* Task requirements *
Would you print out every entry exactly as given?

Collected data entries

'''

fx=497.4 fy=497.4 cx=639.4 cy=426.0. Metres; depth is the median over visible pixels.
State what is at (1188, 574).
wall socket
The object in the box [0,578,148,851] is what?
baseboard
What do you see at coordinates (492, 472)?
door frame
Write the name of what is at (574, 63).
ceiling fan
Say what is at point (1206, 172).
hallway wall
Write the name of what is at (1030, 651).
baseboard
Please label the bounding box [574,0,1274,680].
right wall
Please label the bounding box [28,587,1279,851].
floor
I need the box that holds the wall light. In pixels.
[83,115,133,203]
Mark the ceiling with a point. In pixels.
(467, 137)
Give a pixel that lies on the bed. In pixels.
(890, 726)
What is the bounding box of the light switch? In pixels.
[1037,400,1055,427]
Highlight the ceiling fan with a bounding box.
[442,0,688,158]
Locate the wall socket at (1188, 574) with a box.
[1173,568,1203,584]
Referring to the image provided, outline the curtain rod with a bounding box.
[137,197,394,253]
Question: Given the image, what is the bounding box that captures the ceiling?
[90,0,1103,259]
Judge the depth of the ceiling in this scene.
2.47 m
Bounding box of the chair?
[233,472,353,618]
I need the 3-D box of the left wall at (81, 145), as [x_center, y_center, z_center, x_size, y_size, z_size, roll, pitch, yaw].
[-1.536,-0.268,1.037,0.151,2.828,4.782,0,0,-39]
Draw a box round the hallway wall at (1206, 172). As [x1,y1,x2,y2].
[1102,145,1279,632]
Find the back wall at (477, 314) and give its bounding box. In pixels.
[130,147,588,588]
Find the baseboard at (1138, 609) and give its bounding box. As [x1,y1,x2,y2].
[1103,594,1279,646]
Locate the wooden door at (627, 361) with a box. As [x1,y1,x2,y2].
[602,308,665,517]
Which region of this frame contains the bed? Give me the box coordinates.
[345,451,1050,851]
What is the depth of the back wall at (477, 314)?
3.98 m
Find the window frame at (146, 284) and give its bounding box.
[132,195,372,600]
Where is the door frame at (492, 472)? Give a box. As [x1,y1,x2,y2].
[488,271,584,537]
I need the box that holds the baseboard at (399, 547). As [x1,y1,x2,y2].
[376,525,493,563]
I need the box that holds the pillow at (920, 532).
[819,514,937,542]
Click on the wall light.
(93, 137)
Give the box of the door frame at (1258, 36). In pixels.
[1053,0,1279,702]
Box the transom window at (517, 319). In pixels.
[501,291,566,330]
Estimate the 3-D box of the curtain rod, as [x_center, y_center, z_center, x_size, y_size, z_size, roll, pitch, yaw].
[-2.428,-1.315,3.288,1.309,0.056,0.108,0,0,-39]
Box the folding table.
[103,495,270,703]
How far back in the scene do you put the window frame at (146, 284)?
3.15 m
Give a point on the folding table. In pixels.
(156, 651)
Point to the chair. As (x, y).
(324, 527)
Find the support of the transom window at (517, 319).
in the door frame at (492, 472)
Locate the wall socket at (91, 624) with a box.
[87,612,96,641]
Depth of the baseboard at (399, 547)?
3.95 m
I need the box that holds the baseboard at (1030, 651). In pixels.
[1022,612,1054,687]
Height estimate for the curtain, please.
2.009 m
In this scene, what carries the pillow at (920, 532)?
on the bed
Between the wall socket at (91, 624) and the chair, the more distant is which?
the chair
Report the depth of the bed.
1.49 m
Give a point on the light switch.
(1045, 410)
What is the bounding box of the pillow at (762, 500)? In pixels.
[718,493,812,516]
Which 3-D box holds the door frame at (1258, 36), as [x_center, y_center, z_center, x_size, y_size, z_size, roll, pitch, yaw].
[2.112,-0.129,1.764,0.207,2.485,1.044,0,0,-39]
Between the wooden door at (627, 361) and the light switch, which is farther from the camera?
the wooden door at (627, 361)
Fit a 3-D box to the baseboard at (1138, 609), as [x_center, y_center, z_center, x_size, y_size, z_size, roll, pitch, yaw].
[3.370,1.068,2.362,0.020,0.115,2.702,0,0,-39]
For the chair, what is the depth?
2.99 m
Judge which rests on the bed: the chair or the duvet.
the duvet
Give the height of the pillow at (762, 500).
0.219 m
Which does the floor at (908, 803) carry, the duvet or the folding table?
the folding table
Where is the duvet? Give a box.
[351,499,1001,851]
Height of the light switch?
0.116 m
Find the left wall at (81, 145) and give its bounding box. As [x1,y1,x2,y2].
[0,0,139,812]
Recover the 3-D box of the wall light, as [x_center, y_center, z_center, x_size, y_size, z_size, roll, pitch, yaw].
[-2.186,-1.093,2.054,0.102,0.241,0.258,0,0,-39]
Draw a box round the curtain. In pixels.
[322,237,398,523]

'''

* Response box *
fx=497.4 fy=497.4 cx=639.4 cy=426.0. Metres; depth is the median over visible pixels.
State what is at (1188, 574).
wall socket
The object in the box [0,578,148,851] is what?
baseboard
What do you see at coordinates (492, 472)?
door frame
Write the name of what is at (574, 63).
ceiling fan
Say what is at point (1206, 172).
hallway wall
Write the name of what is at (1030, 651).
baseboard
Please label the bounding box [574,0,1274,680].
right wall
Please label the bounding box [28,587,1279,851].
floor
I need the box that holds the wall light. In pixels.
[83,115,133,203]
Mark the ceiling with a point. In pixels.
(467, 137)
Give a pixel that lies on the bed. In pixels.
(890, 726)
What is the bounding box of the light switch? In pixels.
[1037,400,1055,427]
Highlight the ceiling fan with a bounding box.
[442,0,688,158]
Locate the wall socket at (1188, 574) with a box.
[1173,568,1203,584]
Referring to the image provided, outline the curtain rod with a bounding box.
[137,197,394,253]
Question: Given the image, what is the bounding box that captures the ceiling?
[90,0,1103,259]
Judge the depth of the ceiling in this scene.
2.47 m
Bounding box of the chair?
[233,472,353,618]
I need the 3-D box of the left wall at (81, 145), as [x_center, y_center, z_center, x_size, y_size, z_size, roll, pitch, yaw].
[-1.536,-0.268,1.037,0.151,2.828,4.782,0,0,-39]
Draw a box round the hallway wall at (1206, 172). As [x1,y1,x2,y2].
[1102,145,1279,632]
Find the back wall at (477, 314) and give its bounding box. In pixels.
[130,147,588,588]
Find the baseboard at (1138, 609) and give its bounding box. As [x1,y1,x2,y2].
[1103,594,1279,646]
Locate the wooden door at (627, 361) with a box. As [x1,y1,x2,y2].
[602,308,665,517]
Which region of this frame contains the bed? Give me the box coordinates.
[345,451,1050,851]
What is the depth of the back wall at (477, 314)?
3.98 m
Find the window frame at (146, 284) and give its bounding box.
[132,195,372,600]
Where is the door frame at (492, 472)? Give a box. As [x1,y1,x2,y2].
[488,271,584,537]
I need the box that holds the baseboard at (399, 547). As [x1,y1,x2,y2].
[376,525,493,563]
I need the box that holds the pillow at (920, 532).
[819,514,937,542]
Click on the wall light.
(93, 137)
Give the box of the door frame at (1258, 36). In pixels.
[1053,0,1279,702]
Box the transom window at (517, 319). In pixels.
[501,291,566,330]
Estimate the 3-D box of the curtain rod, as [x_center, y_center, z_center, x_size, y_size, z_size, roll, pitch, yaw].
[-2.428,-1.315,3.288,1.309,0.056,0.108,0,0,-39]
Box the folding table.
[103,495,270,703]
How far back in the scene do you put the window frame at (146, 284)?
3.15 m
Give a point on the folding table. In pixels.
(156, 651)
Point to the chair. As (x, y).
(324, 527)
Find the support of the transom window at (517, 319).
in the door frame at (492, 472)
Locate the wall socket at (91, 624) with a box.
[87,612,96,641]
Depth of the baseboard at (399, 547)?
3.95 m
I need the box that holds the baseboard at (1030, 651). In pixels.
[1022,612,1054,687]
Height estimate for the curtain, please.
2.009 m
In this scene, what carries the pillow at (920, 532)?
on the bed
Between the wall socket at (91, 624) and the chair, the more distant is which?
the chair
Report the depth of the bed.
1.49 m
Give a point on the light switch.
(1045, 410)
What is the bounding box of the pillow at (762, 500)? In pixels.
[718,493,812,516]
Which 3-D box holds the door frame at (1258, 36), as [x_center, y_center, z_center, x_size, y_size, z_size, roll, pitch, yaw].
[2.112,-0.129,1.764,0.207,2.485,1.044,0,0,-39]
Between the wooden door at (627, 361) and the light switch, which is farther from the camera?
the wooden door at (627, 361)
Fit a 3-D box to the baseboard at (1138, 609), as [x_center, y_center, z_center, x_size, y_size, z_size, roll, pitch, yaw].
[3.370,1.068,2.362,0.020,0.115,2.702,0,0,-39]
For the chair, what is the depth?
2.99 m
Judge which rests on the bed: the chair or the duvet.
the duvet
Give the height of the pillow at (762, 500).
0.219 m
Which does the floor at (908, 803) carry, the duvet or the folding table?
the folding table
Where is the duvet? Give a box.
[351,499,1001,851]
Height of the light switch?
0.116 m
Find the left wall at (81, 145) and give its bounding box. As [x1,y1,x2,y2].
[0,0,139,812]
Recover the 3-D box of the wall light, as [x_center, y_center, z_center, x_size, y_size, z_size, roll, pitch, yaw].
[-2.186,-1.093,2.054,0.102,0.241,0.258,0,0,-39]
Draw a box round the curtain. In pixels.
[322,237,398,523]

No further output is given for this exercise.